The antiquities ministry said the lack of tough international response to earlier Islamic State attacks on Iraq’s historic sites had encouraged the group to continue its campaign.
“The delay in international support for Iraq has encouraged terrorists to commit another crime of stealing and demolishing the remains of the city of Hatra,” it said in a statement.
Archaeologists have compared the assault on Iraq’s cultural history to the Taliban’s destruction of the Bamyan Buddhas in 2001. But the damage wreaked by Islamic State, not just on ancient monuments but also on rival Muslim places of worship, has been swift, relentless and more wide-ranging.

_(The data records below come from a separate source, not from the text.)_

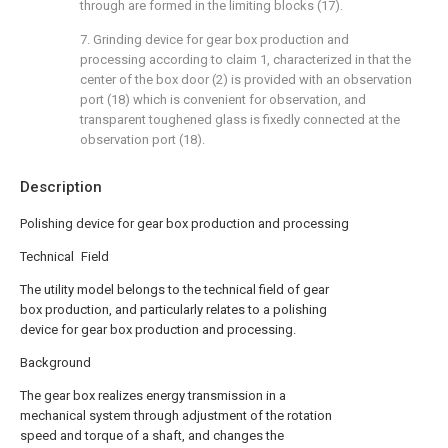
through are formed in the limiting blocks (17).
7. Grinding device for gear box production and
processing according to claim 1, characterized in that the
center of the box door (2) is provided with an observation
port (18) which is convenient for observation, and
transparent toughened glass is fixedly connected at the
observation port (18).
Description
Polishing device for gear box production and processing
Technical Field
The utility model belongs to the technical field of gear
box production, and particularly relates to a polishing
device for gear box production and processing.
Background
The gear box realizes energy transmission in a
mechanical system through adjustment of the rotation
speed and torque of a shaft, and changes the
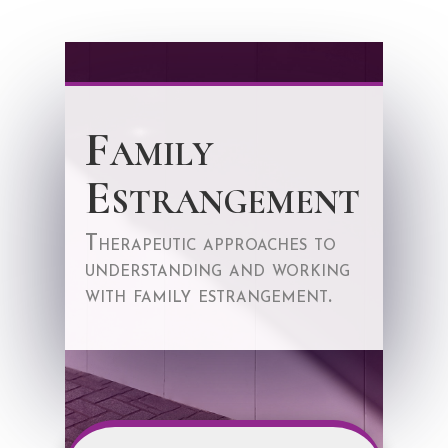
Family
Estrangement
Therapeutic approaches to
understanding and working
with family estrangement.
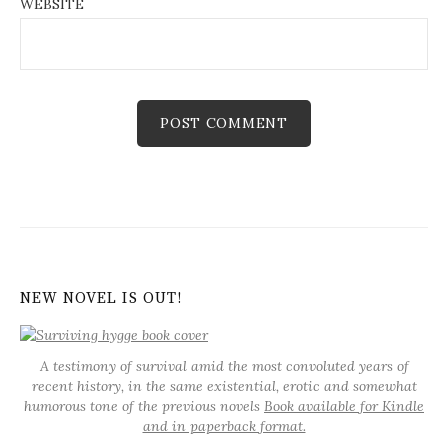
WEBSITE
NEW NOVEL IS OUT!
A testimony of survival amid the most convoluted years of
recent history, in the same existential, erotic and somewhat
humorous tone of the previous novels
Book available for Kindle
and in paperback format.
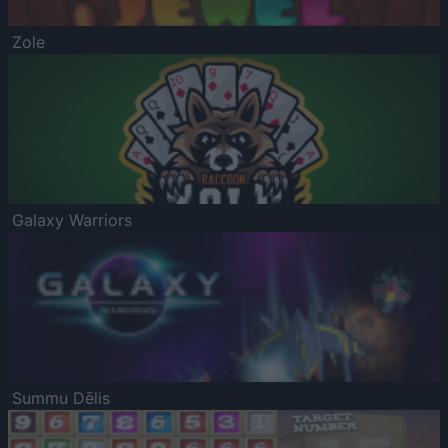
Zole
Galaxy Warriors
Summu Dēlis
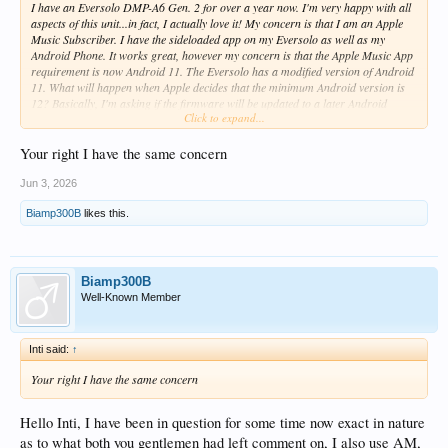
I have an Eversolo DMP-A6 Gen. 2 for over a year now. I'm very happy with all
aspects of this unit...in fact, I actually love it! My concern is that I am an Apple
Music Subscriber. I have the sideloaded app on my Eversolo as well as my
Android Phone. It works great, however my concern is that the Apple Music App
requirement is now Android 11. The Eversolo has a modified version of Android
11. What will happen when Apple decides that the minimum Android version is
12? Basically, I'm asking if the firmware will be updated to a later Android
Click to expand...
version before my Eversolo becomes a very pretty and expensive brick. I'm
hoping that this happens before Apple raises their minimum requirements.
Your right I have the same concern
Jun 3, 2026
Biamp300B
likes this.
Biamp300B
Well-Known Member
Inti said:
↑
Your right I have the same concern
Hello Inti, I have been in question for some time now exact in nature
as to what both you gentlemen had left comment on, I also use AM,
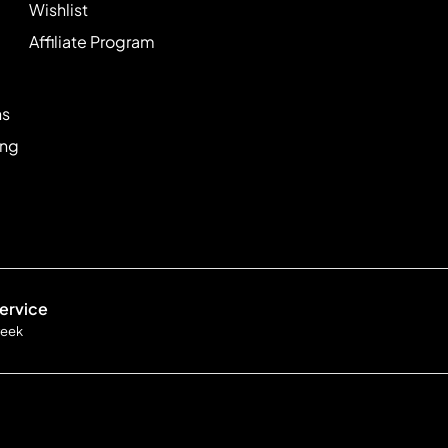
Wishlist
Affiliate Program
ns
ing
ervice
week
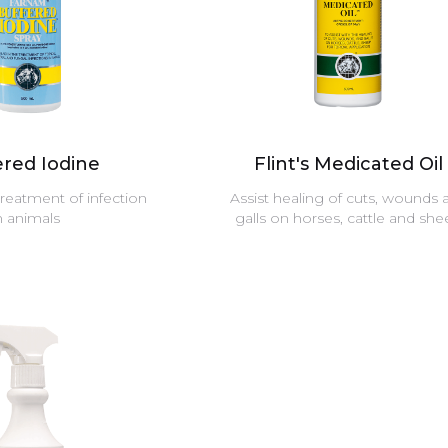
ered Iodine
Flint's Medicated Oil
treatment of infection
Assist healing of cuts, wounds 
n animals
galls on horses, cattle and sh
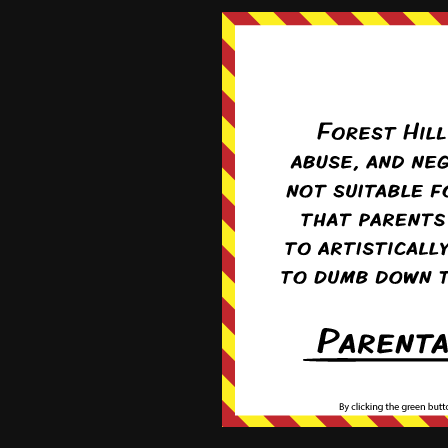
By
Campion
2 years ago
Nonce is invalid.
By
Pufnstuff
3 years ago
Cookie banner does not go away
By
Wollypegger
Subscribe
3 years ago
Recent News
E-mail addresses for comment
correspondence
Forward for new readers!
News Archives
News
Archives
5
COMMENTS
Takua Wott
6 years ago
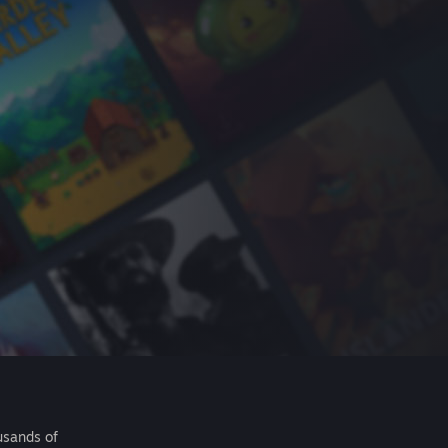
usands of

Last week’s video showed them toppling statues and carvings from plinths in the Mosul museum and smashing them with sledge hammers and drills. It also showed damage to a huge statue of a bull at the Nergal Gate into the city of Nineveh.
Islamic State, which rules a self-declared caliphate in parts of Iraq and Syria, promotes a fiercely purist interpretation of Sunni Islam which draws its inspiration from early Islamic history. It rejects religious shrines of any sort and condemns Iraq's majority Shia Muslims as heretics.
Last July it destroyed the tomb of the prophet Jonah in Mosul. It has also attacked Shia places of worship and last year gave Mosul’s Christians an ultimatum to convert to Islam, pay a religious levy or face death by the sword. It has also targeted the Yazidi minority in the Sinjar mountains west of Mosul.